Another week, another mea culpa from a high-profile black politician. What in the world is going on? Last week, the barely inaugurated governor of New York admitted that he had not one but several extramarital affairs with a variety of women. Never mind that former Gov. Eliot Spitzer (D) was forced to resign from office over a sex scandal — I only wish that Gov. Peterson had decided to reveal his own related news before rather than following his inauguration.

Why? Because it brings up questions of how elected officials go about protecting and defending the trust that the public has placed in them as individuals to represent their interests. Which leads us to the immediate case with Mayor Kwame Kilpatrick (D) of Detroit. How in the world did he find himself in this mess?

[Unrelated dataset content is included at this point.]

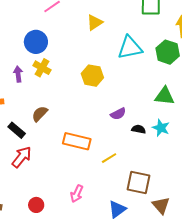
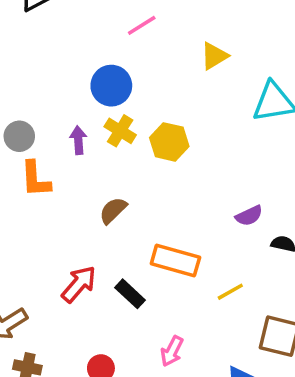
yellow hexagon: (92, 76) -> (169, 142), moved
black rectangle: (17, 130) -> (130, 294), moved

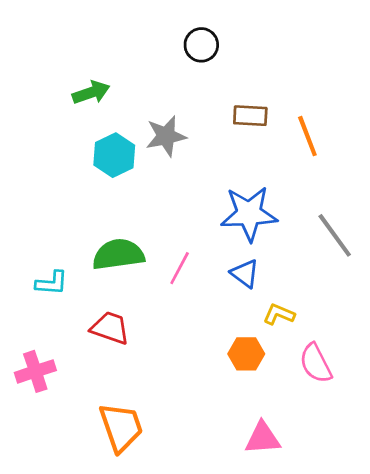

I refuse to speculate on his motives, the state of his relationship with his wife and family. I choose only to focus on the betrayal of the public’s trust — a trust that will not be bridged until the mayor resigns or is removed from office. He claims that he did not retaliate against whistleblowers who disclosed his extramarital affair. What is at issue is whether the City of Detroit had to spend millions of dollars (that could have gone to education, housing or other needs that Detroit cannot provide for) to settle a lawsuit brought by those the mayor sought to silence.

Moreover, the prosecutor aptly noted this morning that their office cannot convince citizens of Detroit to come before the court and tell the truth in open session — often at great peril to their own personal safety — if others are held above the law or a different standard when truth telling is involved. I haven’t reviewed the court filings yet, but obstruction of justice and perjury are serious crimes that could land the Mayor in jail for up to 15 years.

We are all held innocent until proven guilty in a court of law and I trust the mayor will avail himself of every opportunity to present evidence that could exonerate him. What troubles me is that both Gov. Paterson and Mayor Kilpatrick have sought to suggest that the revelations about their personal behavior is either dredged up for political purposes or disclosed to prevent such knowledge from being used against them at some future date. What they both fail to recognize is that the public trust is a sacred bond between citizens and the official who has sworn an oath to act in their best interests. When public officials abuse this trust, shade the truth and engage in risky behavior, they have only the image in the mirror to blame.